Un vrai « looser » aux yeux du monde !
Oui, Frères et Sœurs, juste
avant de nous ouvrir les portes de l’Avent, l’Eglise vient en quelque sorte, ce
matin, nous remettre les idées en place.
Le Christ qui va venir n’est
pas celui que, bien souvent, nous
attendons !
Où, plus exactement, il ne va
pas venir comme nous l’attendons.
Il ne va sans doute pas être
conforme aux idées que nous nous faisons de lui !
Il ne va sans doute pas faire
les gestes que nous attendons.
Il ne va sans doute pas dire
les paroles que nous attendons.
Il ne va pas correspondre à
l’image que nous attendons.
Il ne va pas ressembler à
toutes les projections psychologiques, sociales, politiques dont nous le
fardons si souvent.
Il ne va pas penser comme
nous, voter comme nous, réagir comme nous, juger comme nous…
Le « roi » qui va
naître, va, dès les premières secondes de sa naissance, nous échapper ; échapper
à toutes nos tentatives visant à l’assigner à résidence dans l’étroite
conception que nous nous faisons de lui.
Notre « roi » va
commencer, en naissant sur la paille, par briser l’idée que nous nous faisons
de son royaume.
Le « Très haut » va
naître au plus bas, à raz de terre, à même le sol.
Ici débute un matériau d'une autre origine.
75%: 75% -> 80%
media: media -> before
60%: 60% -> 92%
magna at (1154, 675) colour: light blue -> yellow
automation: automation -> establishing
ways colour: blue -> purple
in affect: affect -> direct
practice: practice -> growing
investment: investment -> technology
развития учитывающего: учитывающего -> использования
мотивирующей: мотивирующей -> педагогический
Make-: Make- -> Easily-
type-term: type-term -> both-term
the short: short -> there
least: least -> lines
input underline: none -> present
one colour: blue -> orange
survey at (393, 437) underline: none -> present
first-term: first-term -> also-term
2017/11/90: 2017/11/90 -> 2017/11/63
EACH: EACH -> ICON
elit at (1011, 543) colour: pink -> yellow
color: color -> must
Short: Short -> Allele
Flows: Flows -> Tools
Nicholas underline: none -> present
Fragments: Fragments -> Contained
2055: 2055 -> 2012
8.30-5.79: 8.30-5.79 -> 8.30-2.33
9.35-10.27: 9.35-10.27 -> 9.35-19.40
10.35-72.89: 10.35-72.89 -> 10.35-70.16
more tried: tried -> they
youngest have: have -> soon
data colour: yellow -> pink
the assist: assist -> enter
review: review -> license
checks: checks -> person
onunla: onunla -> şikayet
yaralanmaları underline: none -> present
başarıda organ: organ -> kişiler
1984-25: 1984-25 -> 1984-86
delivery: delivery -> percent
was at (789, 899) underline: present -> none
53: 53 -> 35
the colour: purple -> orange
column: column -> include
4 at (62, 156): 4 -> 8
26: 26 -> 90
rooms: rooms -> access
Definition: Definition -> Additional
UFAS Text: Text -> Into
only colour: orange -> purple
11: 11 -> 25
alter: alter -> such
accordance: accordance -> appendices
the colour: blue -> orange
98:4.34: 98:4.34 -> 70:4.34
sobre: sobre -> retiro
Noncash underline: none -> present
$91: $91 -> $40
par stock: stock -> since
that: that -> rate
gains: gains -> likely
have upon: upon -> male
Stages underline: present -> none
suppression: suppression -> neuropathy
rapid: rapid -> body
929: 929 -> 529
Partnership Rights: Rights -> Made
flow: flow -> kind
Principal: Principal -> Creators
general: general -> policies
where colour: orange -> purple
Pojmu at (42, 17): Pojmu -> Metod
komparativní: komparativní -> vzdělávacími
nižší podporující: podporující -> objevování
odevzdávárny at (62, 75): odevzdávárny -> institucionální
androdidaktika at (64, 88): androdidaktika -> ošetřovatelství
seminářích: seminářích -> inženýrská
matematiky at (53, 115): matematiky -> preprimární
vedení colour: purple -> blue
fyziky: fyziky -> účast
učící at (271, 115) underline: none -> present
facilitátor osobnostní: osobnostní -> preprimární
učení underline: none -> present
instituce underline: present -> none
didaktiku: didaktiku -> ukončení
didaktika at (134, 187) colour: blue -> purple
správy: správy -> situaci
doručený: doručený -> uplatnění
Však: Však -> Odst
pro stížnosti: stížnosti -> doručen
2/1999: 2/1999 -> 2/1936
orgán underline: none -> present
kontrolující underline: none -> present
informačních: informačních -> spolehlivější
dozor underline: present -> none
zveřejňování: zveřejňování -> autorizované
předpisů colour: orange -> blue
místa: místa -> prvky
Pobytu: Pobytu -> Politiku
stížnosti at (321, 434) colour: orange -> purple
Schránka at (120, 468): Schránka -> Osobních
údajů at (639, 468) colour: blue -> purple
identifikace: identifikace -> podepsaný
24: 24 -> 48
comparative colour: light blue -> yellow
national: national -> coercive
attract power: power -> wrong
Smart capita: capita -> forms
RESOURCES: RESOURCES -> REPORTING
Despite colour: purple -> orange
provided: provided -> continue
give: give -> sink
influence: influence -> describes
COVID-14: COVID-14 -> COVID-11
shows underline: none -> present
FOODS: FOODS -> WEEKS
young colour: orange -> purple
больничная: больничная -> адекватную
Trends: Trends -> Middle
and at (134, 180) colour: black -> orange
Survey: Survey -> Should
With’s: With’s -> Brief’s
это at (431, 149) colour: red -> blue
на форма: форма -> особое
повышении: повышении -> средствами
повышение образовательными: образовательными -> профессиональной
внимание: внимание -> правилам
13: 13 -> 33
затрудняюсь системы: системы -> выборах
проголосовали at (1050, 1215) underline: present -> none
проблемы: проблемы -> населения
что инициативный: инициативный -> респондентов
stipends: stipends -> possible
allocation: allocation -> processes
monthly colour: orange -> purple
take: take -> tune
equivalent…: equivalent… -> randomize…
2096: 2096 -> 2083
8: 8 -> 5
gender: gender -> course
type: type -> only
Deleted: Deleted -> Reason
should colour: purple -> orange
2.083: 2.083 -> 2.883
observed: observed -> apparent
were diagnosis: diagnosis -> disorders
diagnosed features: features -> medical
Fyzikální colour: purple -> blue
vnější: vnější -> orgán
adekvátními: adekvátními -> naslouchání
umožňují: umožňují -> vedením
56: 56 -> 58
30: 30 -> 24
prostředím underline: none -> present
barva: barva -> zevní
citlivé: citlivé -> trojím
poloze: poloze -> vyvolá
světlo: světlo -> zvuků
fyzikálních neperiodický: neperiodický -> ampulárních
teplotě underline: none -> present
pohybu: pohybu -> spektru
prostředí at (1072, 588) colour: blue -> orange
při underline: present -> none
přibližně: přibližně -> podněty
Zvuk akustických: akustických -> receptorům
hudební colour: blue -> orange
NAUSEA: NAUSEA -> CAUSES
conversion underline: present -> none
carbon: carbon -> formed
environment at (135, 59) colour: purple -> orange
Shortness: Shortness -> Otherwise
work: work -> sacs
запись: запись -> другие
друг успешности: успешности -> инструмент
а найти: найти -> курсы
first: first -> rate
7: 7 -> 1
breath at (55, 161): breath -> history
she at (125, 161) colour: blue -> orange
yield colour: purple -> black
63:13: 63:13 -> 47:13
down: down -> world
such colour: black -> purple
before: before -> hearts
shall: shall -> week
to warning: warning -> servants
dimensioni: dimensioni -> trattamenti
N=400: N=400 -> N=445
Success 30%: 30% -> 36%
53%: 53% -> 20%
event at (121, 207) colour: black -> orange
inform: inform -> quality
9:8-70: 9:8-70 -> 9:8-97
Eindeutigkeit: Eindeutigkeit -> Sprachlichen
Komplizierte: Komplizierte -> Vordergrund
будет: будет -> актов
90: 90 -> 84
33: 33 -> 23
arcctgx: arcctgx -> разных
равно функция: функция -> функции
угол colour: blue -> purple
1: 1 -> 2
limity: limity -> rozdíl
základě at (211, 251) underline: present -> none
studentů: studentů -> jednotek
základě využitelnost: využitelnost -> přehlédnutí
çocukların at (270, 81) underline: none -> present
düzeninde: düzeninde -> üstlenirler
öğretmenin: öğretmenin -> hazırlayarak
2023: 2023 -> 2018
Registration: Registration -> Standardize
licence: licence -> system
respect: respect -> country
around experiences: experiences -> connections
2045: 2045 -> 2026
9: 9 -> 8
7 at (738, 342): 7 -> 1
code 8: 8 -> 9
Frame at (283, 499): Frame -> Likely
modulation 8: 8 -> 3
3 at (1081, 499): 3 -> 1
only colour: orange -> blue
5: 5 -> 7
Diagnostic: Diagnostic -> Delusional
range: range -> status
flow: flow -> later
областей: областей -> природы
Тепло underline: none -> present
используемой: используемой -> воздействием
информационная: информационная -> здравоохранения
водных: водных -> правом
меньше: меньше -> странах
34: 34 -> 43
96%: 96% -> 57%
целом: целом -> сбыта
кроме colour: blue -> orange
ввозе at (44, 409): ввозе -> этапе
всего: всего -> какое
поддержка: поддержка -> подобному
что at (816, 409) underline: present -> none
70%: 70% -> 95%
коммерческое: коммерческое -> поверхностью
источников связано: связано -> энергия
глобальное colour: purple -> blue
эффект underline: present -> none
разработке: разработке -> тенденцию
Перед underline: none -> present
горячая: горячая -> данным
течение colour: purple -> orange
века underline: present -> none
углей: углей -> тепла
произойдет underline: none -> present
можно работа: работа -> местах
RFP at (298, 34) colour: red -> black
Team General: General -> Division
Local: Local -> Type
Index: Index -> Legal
Dans son palais, ça ne va pas
sentir la rose, ni le N° 5 de Chanel mais l’étable, la sueur et la bête de
somme !
La seule manière que notre
« Roi de l’univers » va trouver pour prendre de la hauteur, c’est de
s’enfouir, nouveau né fragile et nu, dans la glaise râpeuse de notre humanité.
Sa seule démonstration de
force va consister à mettre genoux en terre devant l’homme pour, comme un
esclave, lui laver les pieds !
Et les premiers témoins de
son avènement et de son « couronnement » qui ploieront le genou devant lui seront ces mystérieux
mages et leur bien symbolique cadeau, parmi lesquels la Myrrhe qui servait à
embaumer les morts !
Comme si, dès sa naissance,
il fallait déjà annoncer que ce roi-là n’aurait pour trône final que la croix
du supplice.
Ah, le voici, Frères et Sœurs,
notre « grand Roi » qui vient briser, comme des idoles d’argile, toutes
les fausses images que nous avons de lui.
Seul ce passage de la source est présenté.